La noche les había atrapado a pocos metros del otro extremo del Marvelous Bridge. Apenas y podían notar bajo ellos la corriente pasar, sin embargo, el lugar era demasiado tranquilo y callado como para escuchar el agua y su suave sonido, al igual que el fresco viento de aquella noche.
-Qué lugar más bonito, ¿no lo crees? –preguntó Leaf a su pokémon, apoyada en el barandal del puente y mirando hacia la oscuridad de abajo que apenas era iluminada por la luna
Hasta ese momento, el lucario miraba hacia arriba, viendo las estrellas titilar.

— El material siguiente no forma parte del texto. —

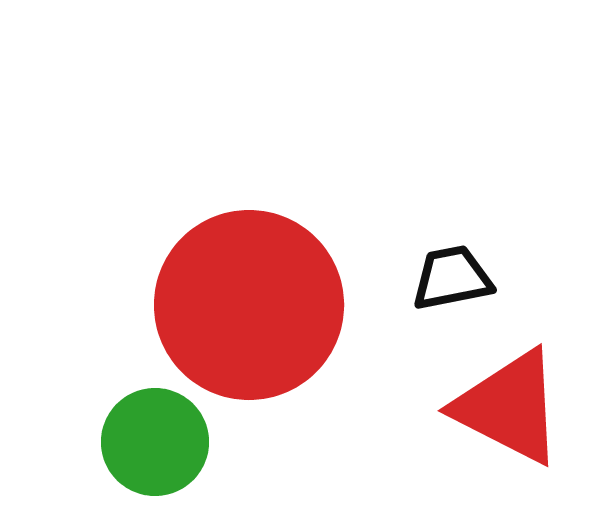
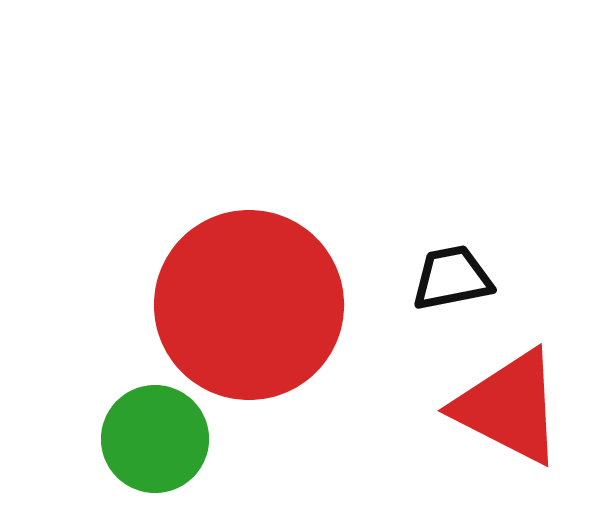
green circle: moved 3 px up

Pronto se asomó también hacia el mar que apenas podía ver.
-La iluminación en este puente sólo abarca el camino, no hay faros como en otros puentes, como el del camino ciclista de Kanto, ¿recuerdas?
Su pokémon asintió, y se asomó un poco más, pero seguía sin ver algo. Alargó sus patas delanteras, las cuales se iluminaron tenuemente con el brillo de una aura esfera, y lanzó el ataque con mínimo poder. La bola azulada de energía descendía lentamente, iluminando la estructura, y al chocar contra el agua, se dispersaba y desaparecía. Leaf sonrió al ver eso. Neil volteó a verla, y se encontró complacido por haberla hecho sonreír.

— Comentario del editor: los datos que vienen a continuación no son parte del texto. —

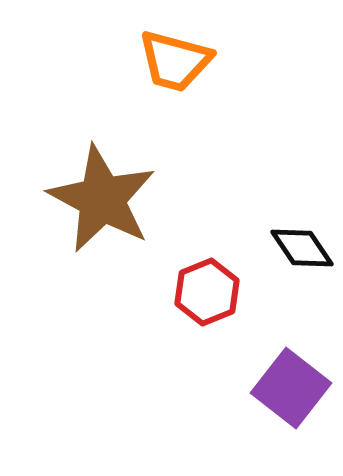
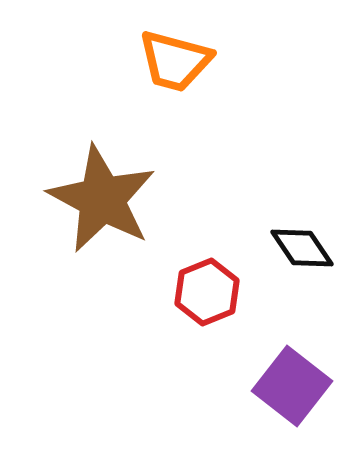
purple square: moved 1 px right, 2 px up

Puso nuevamente su atención hacia el agua en el fondo, y lanzó otra aura esfera, esta vez un poco más grande para que el efecto se notara más. El ataque se dispersó en un rango más grande que la vez anterior. La siguiente la lanzó en otra dirección, y pronto siguió otra y otra más. El brillo azulado hacía parecer como si el agua resplandeciera por sí sola.
-Parecen fuegos artificiales –le dijo, acariciándole la cabeza
Después de varios minutos sin decirle nada, Leaf caminó para seguir su viaje. Neil le siguió de cerca, animándose a alcanzar la mano de su entrenadora. Recíprocamente, Leaf apretó la suave patita de su pokémon, y caminaron juntos de esa forma hasta llegar a la Ruta 15.